Texto para revisar -
****************************************

Creo que Tomás, el protagonista de este domingo, podría ser el patrono de nuestra religiosidad en esta pandemia que estamos sufriendo.
Tomás ha pasado por ser el símbolo del no creyente, o de aquel que necesita evidencias para creer. Algo de esto hay en el texto de san Juan; pero hay algo más: Tomás es también el creyente que confiesa con más hondura la fe en Jesucristo: “¡Señor mío y Dios mío!”.
Su necesidad de “tocar” nos recuerda la escena anterior de María Magdalena, que quiso “retener” a Jesús, pero el Resucitado no se lo permitió. Por otro lado, en la carta de san Juan, de la misma tradición que el cuarto evangelio, nos habla en sus comienzos de la importancia de la experiencia de Jesús que los apóstoles tuvieron: habla de oír, ver y palpar. Los oídos, como en el Antiguo Testamento, son fundamentales para la fe, que es acogida de la Palabra de Dios; pero esa Palabra se ha hecho carne y, por ello, ahora son también importantes los ojos y el tacto: la Palabra se puede ver y tocar.
De esta forma, se subrayan dos cosas: la realidad de la encarnación y la importancia de todo lo corporal en la vida espiritual.

****************************************

Tareas -
A. Transcribe palabra por palabra el pasaje del texto sobre Tomás que va desde "Su necesidad de" hasta "la vida espiritual.".
B. Prosigue el texto sobre Tomás a partir de su última oración.

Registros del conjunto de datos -
****************************************

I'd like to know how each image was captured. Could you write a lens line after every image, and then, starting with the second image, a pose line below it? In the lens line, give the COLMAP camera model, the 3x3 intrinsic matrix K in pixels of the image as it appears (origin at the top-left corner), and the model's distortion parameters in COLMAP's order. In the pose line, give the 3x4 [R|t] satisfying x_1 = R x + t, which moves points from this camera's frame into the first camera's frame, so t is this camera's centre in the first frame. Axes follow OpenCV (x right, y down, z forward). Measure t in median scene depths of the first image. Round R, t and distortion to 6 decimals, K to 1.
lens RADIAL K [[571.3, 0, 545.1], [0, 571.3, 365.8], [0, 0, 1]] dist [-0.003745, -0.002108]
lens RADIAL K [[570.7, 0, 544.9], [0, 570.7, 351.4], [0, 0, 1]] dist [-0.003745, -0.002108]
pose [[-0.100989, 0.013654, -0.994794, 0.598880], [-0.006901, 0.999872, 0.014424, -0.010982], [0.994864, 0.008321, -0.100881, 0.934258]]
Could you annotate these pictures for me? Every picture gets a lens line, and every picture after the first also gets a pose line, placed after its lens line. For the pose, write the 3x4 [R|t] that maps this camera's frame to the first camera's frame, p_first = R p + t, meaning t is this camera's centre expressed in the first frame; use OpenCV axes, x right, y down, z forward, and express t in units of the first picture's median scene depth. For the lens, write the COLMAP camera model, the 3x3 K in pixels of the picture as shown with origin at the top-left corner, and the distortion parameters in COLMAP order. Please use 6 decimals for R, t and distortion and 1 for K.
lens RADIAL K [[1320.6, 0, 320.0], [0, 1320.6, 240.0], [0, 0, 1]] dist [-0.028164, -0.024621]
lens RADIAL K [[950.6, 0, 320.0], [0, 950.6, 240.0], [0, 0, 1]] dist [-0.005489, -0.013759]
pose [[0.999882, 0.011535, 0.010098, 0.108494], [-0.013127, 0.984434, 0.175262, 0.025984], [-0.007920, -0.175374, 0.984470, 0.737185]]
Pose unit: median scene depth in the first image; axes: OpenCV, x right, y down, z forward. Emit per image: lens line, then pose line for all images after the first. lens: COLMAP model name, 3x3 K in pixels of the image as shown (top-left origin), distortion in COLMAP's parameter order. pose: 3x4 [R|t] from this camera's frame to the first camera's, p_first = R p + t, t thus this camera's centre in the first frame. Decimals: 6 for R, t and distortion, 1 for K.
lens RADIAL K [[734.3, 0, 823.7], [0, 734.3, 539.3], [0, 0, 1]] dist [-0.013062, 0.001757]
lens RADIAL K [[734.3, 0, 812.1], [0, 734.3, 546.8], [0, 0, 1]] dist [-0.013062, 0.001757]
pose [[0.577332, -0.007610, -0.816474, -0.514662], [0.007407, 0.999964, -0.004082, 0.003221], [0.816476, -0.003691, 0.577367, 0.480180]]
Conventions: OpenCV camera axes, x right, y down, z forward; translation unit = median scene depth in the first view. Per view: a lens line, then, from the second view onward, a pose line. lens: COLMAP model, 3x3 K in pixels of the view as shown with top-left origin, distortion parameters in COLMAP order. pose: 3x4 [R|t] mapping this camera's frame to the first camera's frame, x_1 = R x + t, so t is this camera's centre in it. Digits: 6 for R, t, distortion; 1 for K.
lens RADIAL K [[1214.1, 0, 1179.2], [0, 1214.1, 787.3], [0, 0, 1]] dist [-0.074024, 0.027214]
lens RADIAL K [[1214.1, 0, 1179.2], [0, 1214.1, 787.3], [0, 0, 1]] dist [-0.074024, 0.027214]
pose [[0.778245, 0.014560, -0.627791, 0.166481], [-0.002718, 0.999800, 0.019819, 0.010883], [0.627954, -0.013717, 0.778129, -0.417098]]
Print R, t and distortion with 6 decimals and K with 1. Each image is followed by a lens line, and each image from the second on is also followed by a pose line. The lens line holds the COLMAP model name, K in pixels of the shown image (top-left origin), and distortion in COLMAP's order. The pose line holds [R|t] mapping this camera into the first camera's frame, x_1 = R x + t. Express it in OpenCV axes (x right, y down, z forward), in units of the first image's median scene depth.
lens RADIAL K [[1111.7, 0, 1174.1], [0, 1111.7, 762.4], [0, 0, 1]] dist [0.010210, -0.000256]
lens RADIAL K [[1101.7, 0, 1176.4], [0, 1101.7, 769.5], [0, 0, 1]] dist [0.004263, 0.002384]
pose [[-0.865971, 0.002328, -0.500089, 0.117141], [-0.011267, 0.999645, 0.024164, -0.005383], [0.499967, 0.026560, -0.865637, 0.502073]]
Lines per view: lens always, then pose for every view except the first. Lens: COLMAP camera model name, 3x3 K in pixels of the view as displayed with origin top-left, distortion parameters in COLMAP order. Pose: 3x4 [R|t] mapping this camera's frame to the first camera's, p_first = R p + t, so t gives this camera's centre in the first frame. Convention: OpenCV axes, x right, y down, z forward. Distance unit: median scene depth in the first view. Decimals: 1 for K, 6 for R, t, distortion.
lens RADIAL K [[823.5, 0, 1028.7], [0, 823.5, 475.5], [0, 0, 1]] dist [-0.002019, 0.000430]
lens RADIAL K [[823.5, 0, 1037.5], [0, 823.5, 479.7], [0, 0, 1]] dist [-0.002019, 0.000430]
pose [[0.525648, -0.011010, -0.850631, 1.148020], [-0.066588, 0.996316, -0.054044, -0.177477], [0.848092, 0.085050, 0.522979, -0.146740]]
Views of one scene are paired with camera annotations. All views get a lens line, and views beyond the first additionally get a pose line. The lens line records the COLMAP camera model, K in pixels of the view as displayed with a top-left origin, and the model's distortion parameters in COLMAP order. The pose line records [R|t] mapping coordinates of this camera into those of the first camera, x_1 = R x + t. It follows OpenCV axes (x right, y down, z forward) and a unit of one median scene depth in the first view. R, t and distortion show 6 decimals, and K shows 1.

****************************************

Respuestas -
A.
Su necesidad de “tocar” nos recuerda la escena anterior de María Magdalena, que quiso “retener” a Jesús, pero el Resucitado no se lo permitió. Por otro lado, en la carta de san Juan, de la misma tradición que el cuarto evangelio, nos habla en sus comienzos de la importancia de la experiencia de Jesús que los apóstoles tuvieron: habla de oír, ver y palpar. Los oídos, como en el Antiguo Testamento, son fundamentales para la fe, que es acogida de la Palabra de Dios; pero esa Palabra se ha hecho carne y, por ello, ahora son también importantes los ojos y el tacto: la Palabra se puede ver y tocar.
De esta forma, se subrayan dos cosas: la realidad de la encarnación y la importancia de todo lo corporal en la vida espiritual.

B.
Una de las más antiguas herejías el cristianismo fue el docetismo: la humanidad de Dios sería solo aparente, porque Dios no se puede manchar con la materia… Es una herejía propia del pensamiento griego, del fondo indoeuropeo de nuestro cerebro. Pero esto no es cierto: los textos del Nuevo Testamento insisten en la verdad de la carne de Dios y, por ello, en la verdad de la virginidad de su madre.
También se subraya este realismo en el misterio de la resurrección: se pueden ver las heridas de Jesús, él come con los suyos, es “de carne y hueso”. La encarnación no es un mito, la resurrección no es una ilusión; Jesús no es un fantasma.
Por otro lado, Dios nos ofrece un mensaje claro con la verdad de la carne de su Hijo: nuestra materia es importante, no hemos de despreciarla como hacen los gnosticismos de todos los tiempos. Cristo ha venido a redimir nuestra materia, a resucitar nuestros cuerpos, a llenar de su luz nuestra carne.
El “culto espiritual” que san Pablo pide a los creyentes tiene como objeto nuestros propios cuerpos: ¡hermosa paradoja que toca el corazón del cristianismo! La comunión más espiritual que se puede hacer es comer realmente el sacramento de la eucaristía. Espiritual no es, ante todo, sinónimo de simbólico: tiene que ver más bien con lo personal, con lo humano y su materia.
El sacrificio de Jesús fue espiritual, no porque se ofreció simbólicamente, sino porque, a diferencia del culto antiguo que ofrecía animales, se ofreció a sí mismo, murió él mismo. Su ofrenda “espiritual” no fue menos física que el culto antiguo.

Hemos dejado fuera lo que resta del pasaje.